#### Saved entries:
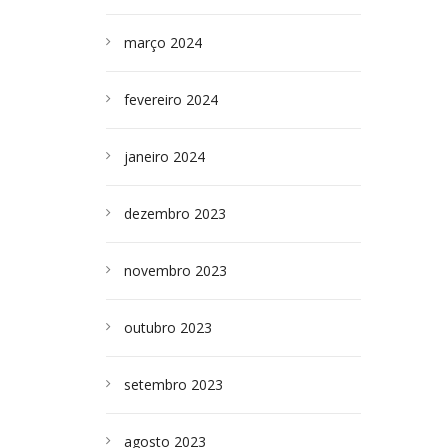
março 2024
fevereiro 2024
janeiro 2024
dezembro 2023
novembro 2023
outubro 2023
setembro 2023
agosto 2023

#### ABOUT THIS EXERCISE:
Edit the lines above by replacing "outubro" with "October" and keeping everything else the same. Omit the pictures from your answer.

#### ANSWER TO THE PROBLEM:
março 2024
fevereiro 2024
janeiro 2024
dezembro 2023
novembro 2023
October 2023
setembro 2023
agosto 2023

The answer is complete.